Miami's Black population and "Black culture" provide excellent training for the Army doctors and surgeons, who prepare for the horrors of war by repairing the bullet-ridden bodies of Black people and sewing up knife victims from the war zone in The Capital of Latin America.For two weeks, 28 Army medics, nurses, doctors and nurse anesthetists have been learning trauma medicine and teamwork under pressure at the Ryder Trauma Center at downtown Miami's Jackson Memorial Hospital, a place that sees such carnage it often resembles a war zone.
Ryder is one of the busiest trauma centers in the nation, seeing an average of 11 trauma patients a day -- about as many as the biggest military hospital in Iraq.
Jackson Memorial serves some of the city's most crime-ridden sections, and patients arriving at the trauma center have been stabbed, injured in grisly auto accidents, wounded in shootouts with high-powered assault weapons, or hurt in falls and fights.
The Army sends 10 forward surgical teams a year through Ryder, which was selected six years ago because of the volume of bloodshed. It is the Army's only trauma training center. The Air Force has similar programs in Baltimore, St. Louis and Cincinnati; the Navy's trauma program is in Los Angeles.
This time, the professionals being trained are Ohio reservists with the Army's 848th Forward Surgical Team. In their civilian lives, some of them raise families, tend bar, go to college or work for the post office. The team leader is Col.

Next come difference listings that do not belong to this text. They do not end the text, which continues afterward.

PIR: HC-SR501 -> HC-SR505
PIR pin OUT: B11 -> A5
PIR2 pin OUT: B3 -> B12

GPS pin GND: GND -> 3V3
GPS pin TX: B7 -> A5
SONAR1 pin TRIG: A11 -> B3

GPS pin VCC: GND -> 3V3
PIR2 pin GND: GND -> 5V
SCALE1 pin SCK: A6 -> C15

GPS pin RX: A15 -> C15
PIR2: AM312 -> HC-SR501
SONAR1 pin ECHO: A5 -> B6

Michael Oddi, a 59-year-old thoracic surgeon in Akron, Ohio.
"My practice consists of a lot of surgery, but we don't do a lot of trauma surgery. So a program like this, to prepare us for acute, multiple casualties, really helped us on our last deployment, and it will help us again," Oddi said. "It is extremely busy here."

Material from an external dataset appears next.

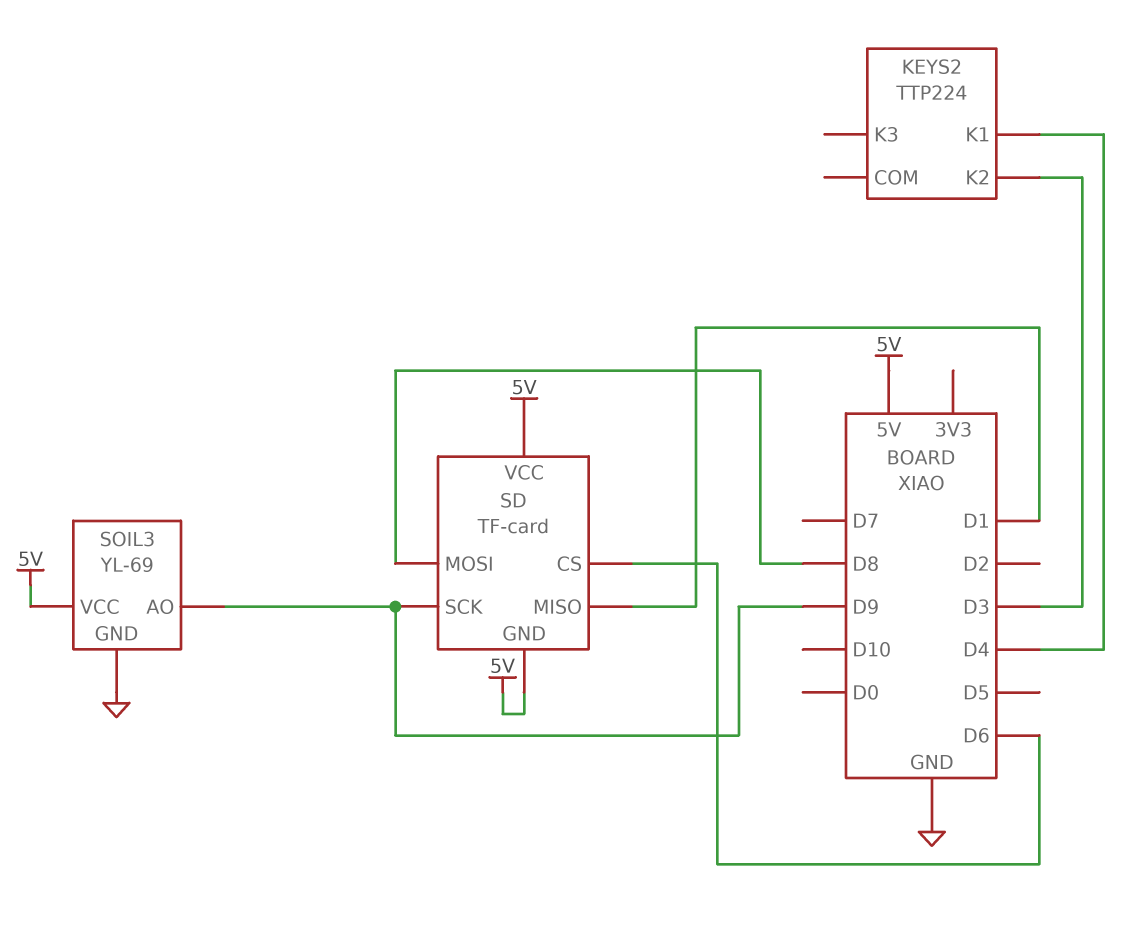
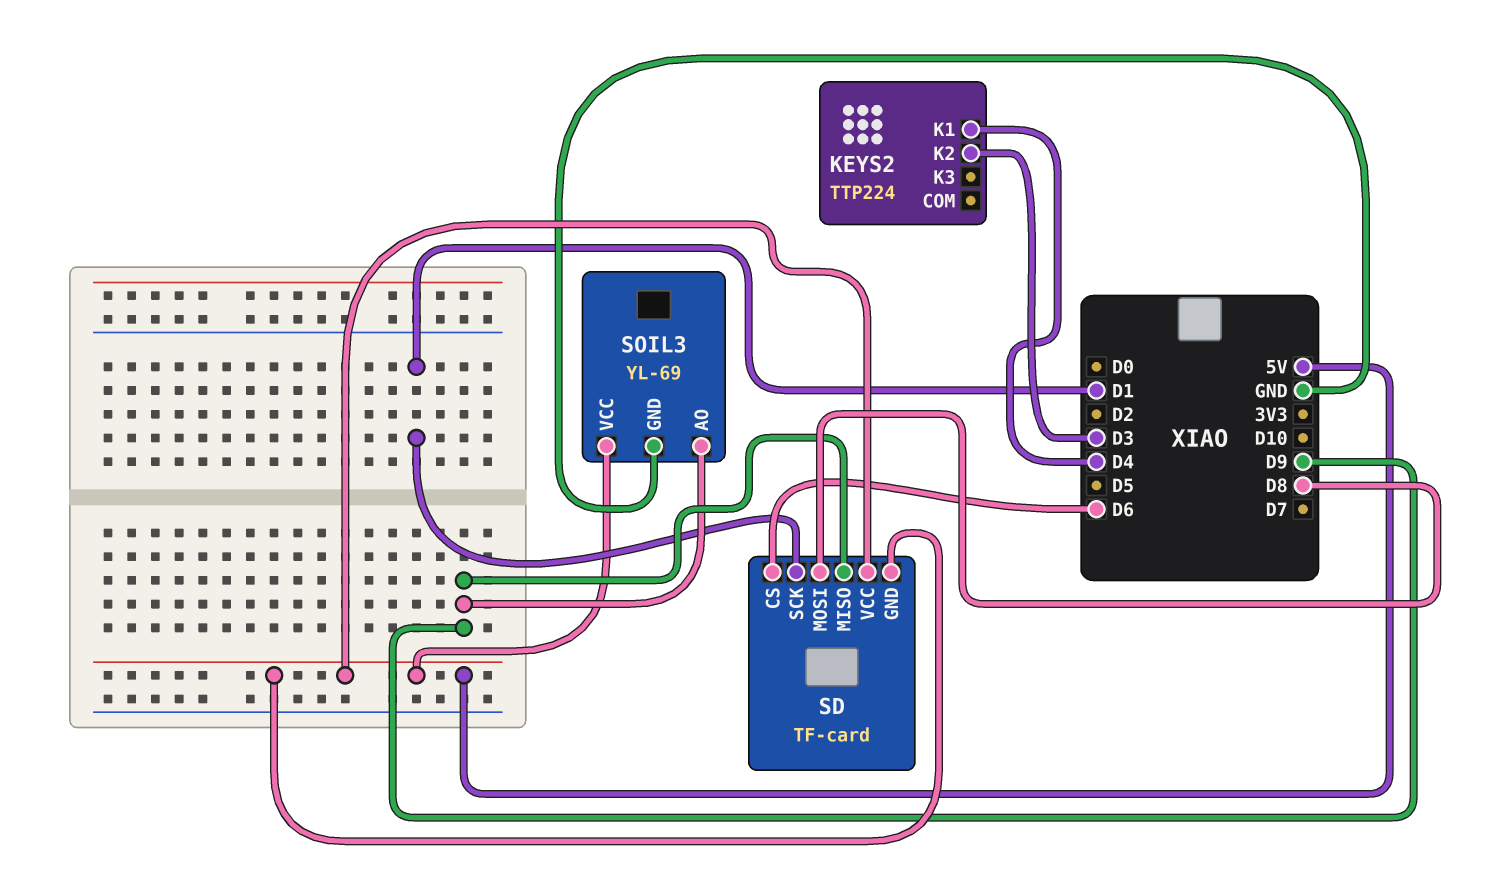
SD pin MISO: D1 -> D9
SD pin SCK: D9 -> D1

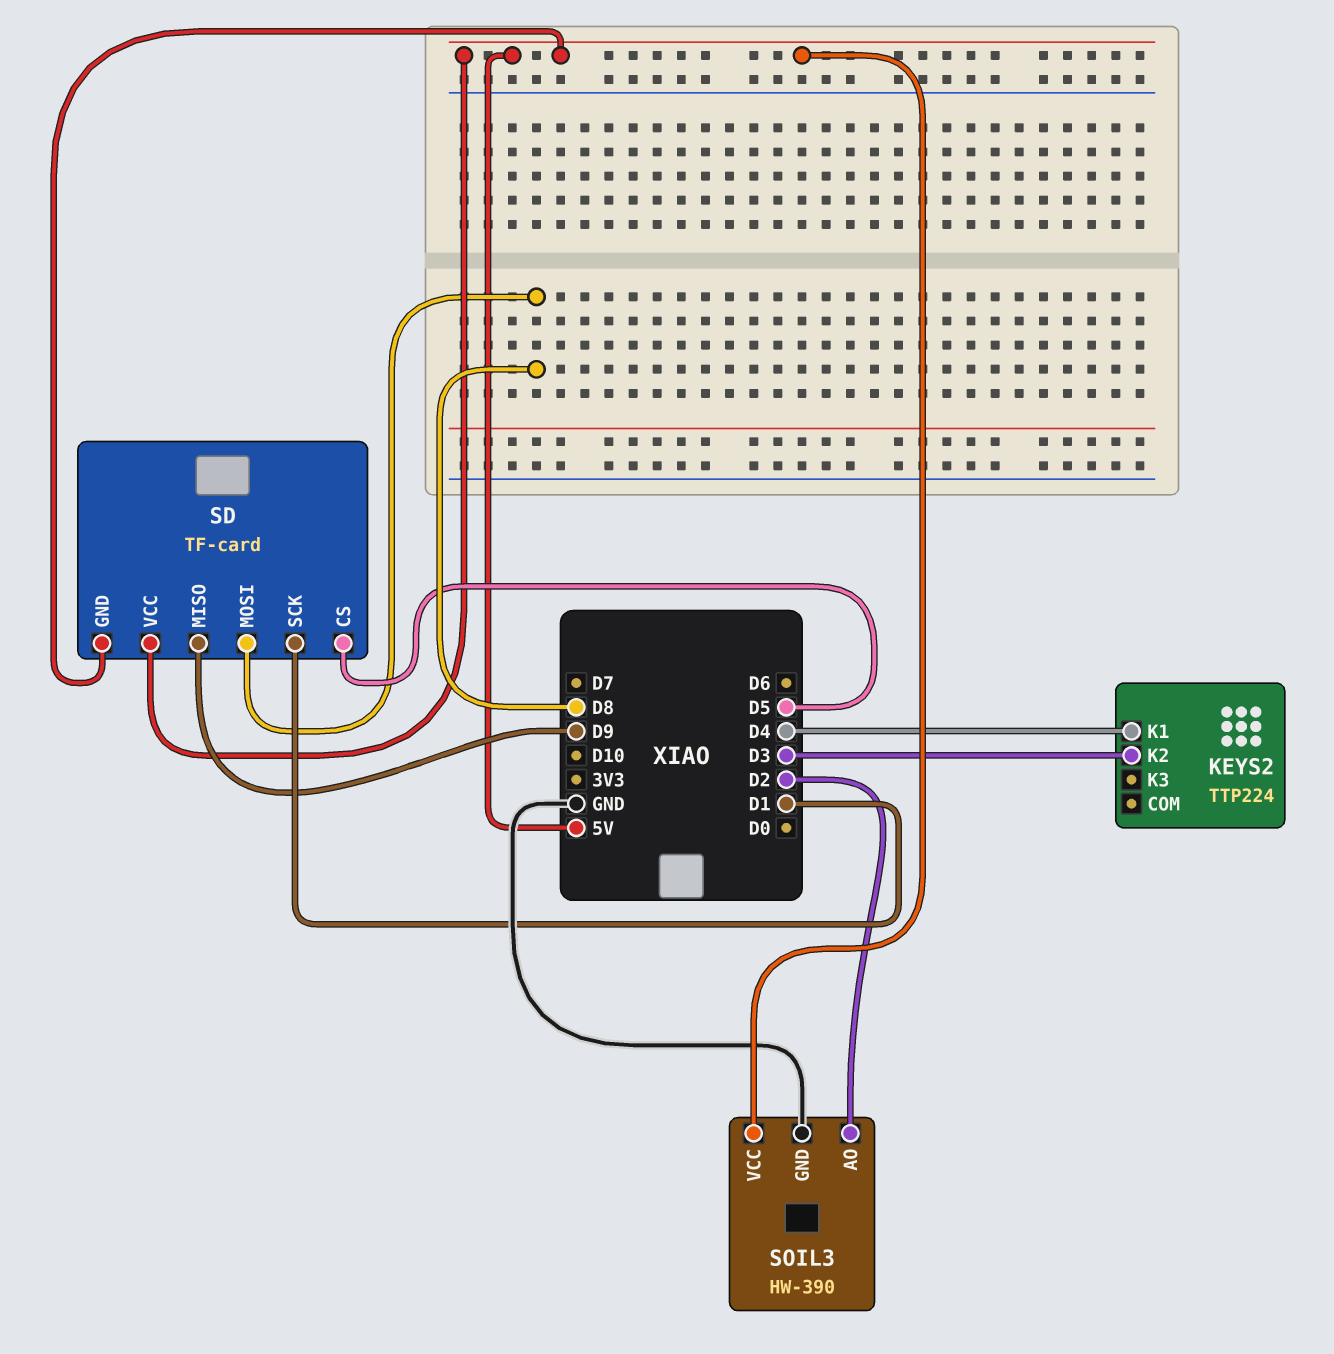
SD pin CS: D6 -> D5
SOIL3: YL-69 -> HW-390
SOIL3 pin AO: D9 -> D2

Because of budget cuts, the military must use Black Undertow cities in America to prepare trauma surgeons and emergency personnel because "Black culture" provides a 'war-like environment' on a seemingly endless basis in the so-called "inner city" of St. Louis:
The partnership between the Air Force and the hospital came about because of, in part, the downsizing of the military medical system that began more than a decade ago. The cuts closed military hospitals. As a result, most Air Force medical personnel now tend to work in smaller clinics and treat few serious injuries.
"They typically don't get to see gunshot and stab wounds," said Capt. Scott Fallin, administrator of the St. Louis program. "Being here in the inner city prepares them for some of the blunt-trauma injuries they will see."